Items from a dataset

<<<<

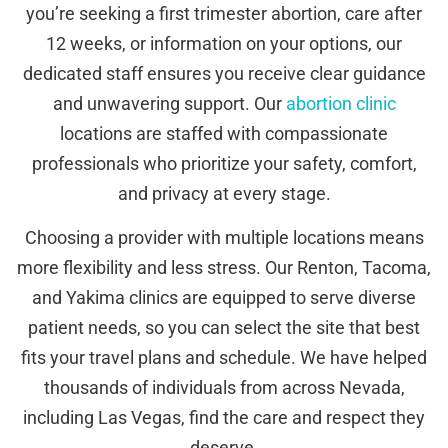
you’re seeking a first trimester abortion, care after
12 weeks, or information on your options, our
dedicated staff ensures you receive clear guidance
and unwavering support. Our
abortion clinic
locations are staffed with compassionate
professionals who prioritize your safety, comfort,
and privacy at every stage.
Choosing a provider with multiple locations means
more flexibility and less stress. Our Renton, Tacoma,
and Yakima clinics are equipped to serve diverse
patient needs, so you can select the site that best
fits your travel plans and schedule. We have helped
thousands of individuals from across Nevada,
including Las Vegas, find the care and respect they
deserve.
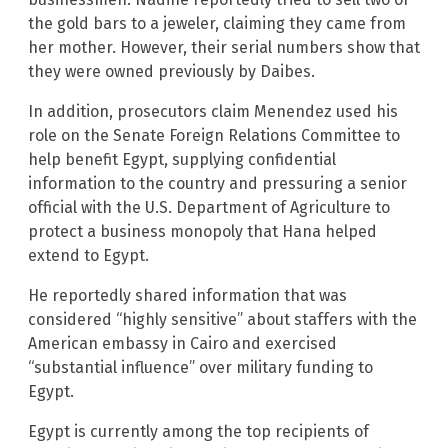
the gold bars to a jeweler, claiming they came from
her mother. However, their serial numbers show that
they were owned previously by Daibes.
In addition, prosecutors claim Menendez used his
role on the Senate Foreign Relations Committee to
help benefit Egypt, supplying confidential
information to the country and pressuring a senior
official with the U.S. Department of Agriculture to
protect a business monopoly that Hana helped
extend to Egypt.
He reportedly shared information that was
considered “highly sensitive” about staffers with the
American embassy in Cairo and exercised
“substantial influence” over military funding to
Egypt.
Egypt is currently among the top recipients of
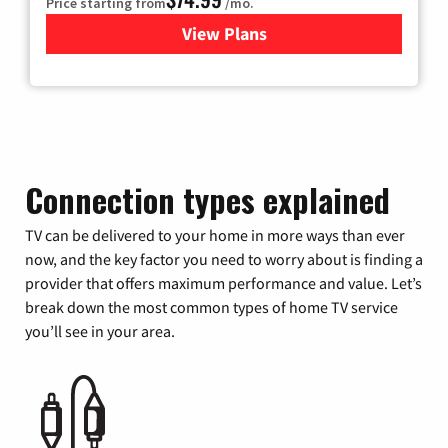
Price starting from
/mo.
View Plans
for Verizon
Connection types explained
TV can be delivered to your home in more ways than ever
now, and the key factor you need to worry about is finding a
provider that offers maximum performance and value. Let’s
break down the most common types of home TV service
you’ll see in your area.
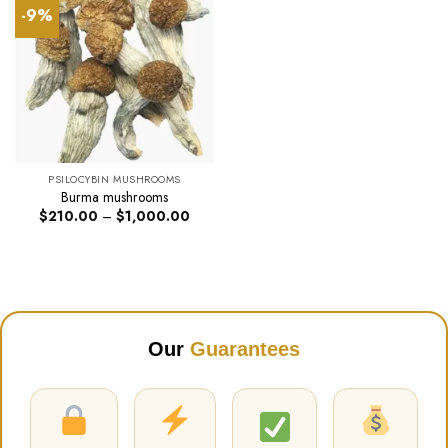
-9%
PSILOCYBIN MUSHROOMS
Burma mushrooms
Price
$
210.00
–
$
1,000.00
range:
$210.00
through
$1,000.00
Our
Guarantees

>>>>

WHAT THE EXERCISE ASKS: Copy every line from the entries that contains the word "with".

WRITTEN SOLUTION:
locations are staffed with compassionate
Choosing a provider with multiple locations means
official with the U.S. Department of Agriculture to
considered “highly sensitive” about staffers with the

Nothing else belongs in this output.